Exercise prompt: Copy the listing below, swapping "top-left" for "upper-left" and changing nothing else. Leave the pictures out of your copy.

Material for the task:
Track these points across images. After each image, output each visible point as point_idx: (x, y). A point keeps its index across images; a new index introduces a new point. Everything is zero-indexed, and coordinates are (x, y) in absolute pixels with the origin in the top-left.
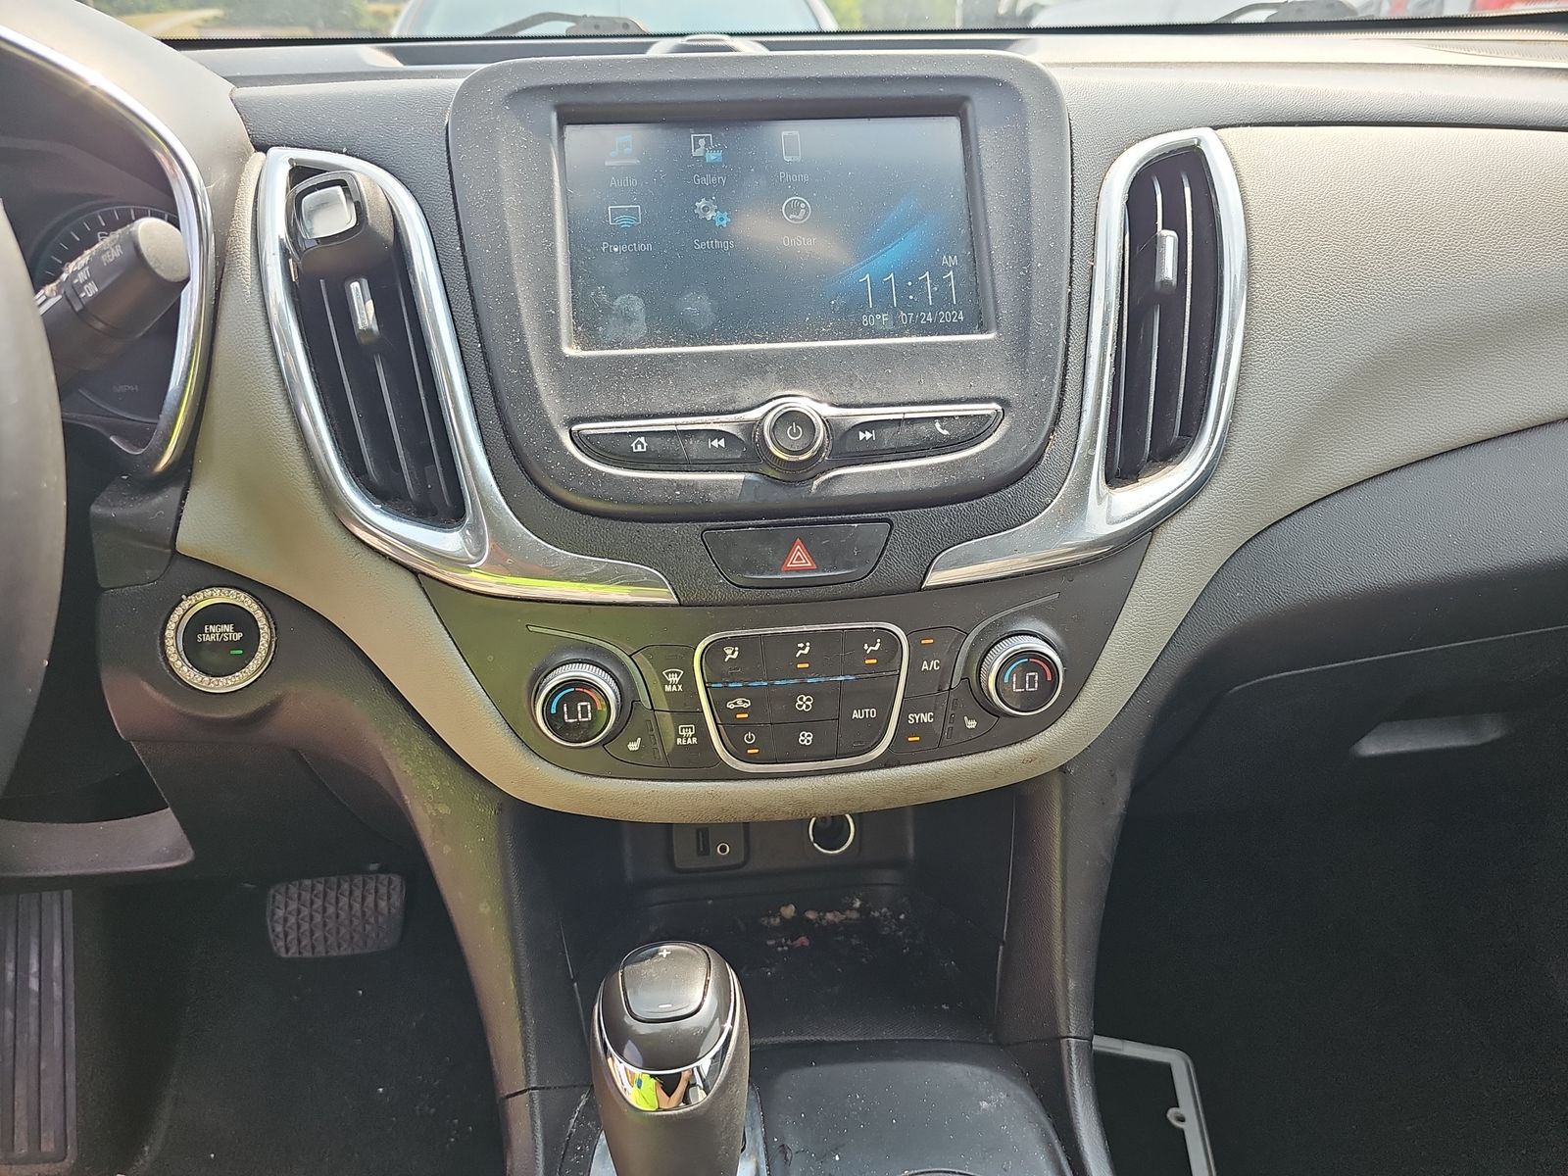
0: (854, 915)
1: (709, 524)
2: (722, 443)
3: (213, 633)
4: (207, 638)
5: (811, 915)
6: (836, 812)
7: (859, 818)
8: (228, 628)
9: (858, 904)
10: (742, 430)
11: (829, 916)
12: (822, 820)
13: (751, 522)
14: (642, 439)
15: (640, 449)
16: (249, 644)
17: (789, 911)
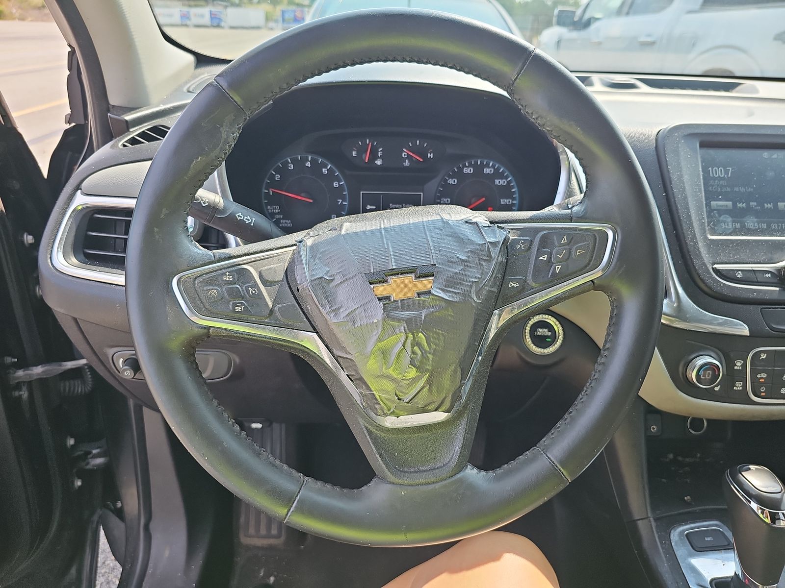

Completed task:
Track these points across images. After each image, output each visible point as point_idx: (x, y). A point keeps its index across images; a new index introduces a new point. Everything is zero-indexed, and coordinates are (x, y) in absolute pixels with the origin in the upper-left.
0: (854, 915)
1: (709, 524)
2: (722, 443)
3: (213, 633)
4: (207, 638)
5: (811, 915)
6: (836, 812)
7: (859, 818)
8: (228, 628)
9: (858, 904)
10: (742, 430)
11: (829, 916)
12: (822, 820)
13: (751, 522)
14: (642, 439)
15: (640, 449)
16: (249, 644)
17: (789, 911)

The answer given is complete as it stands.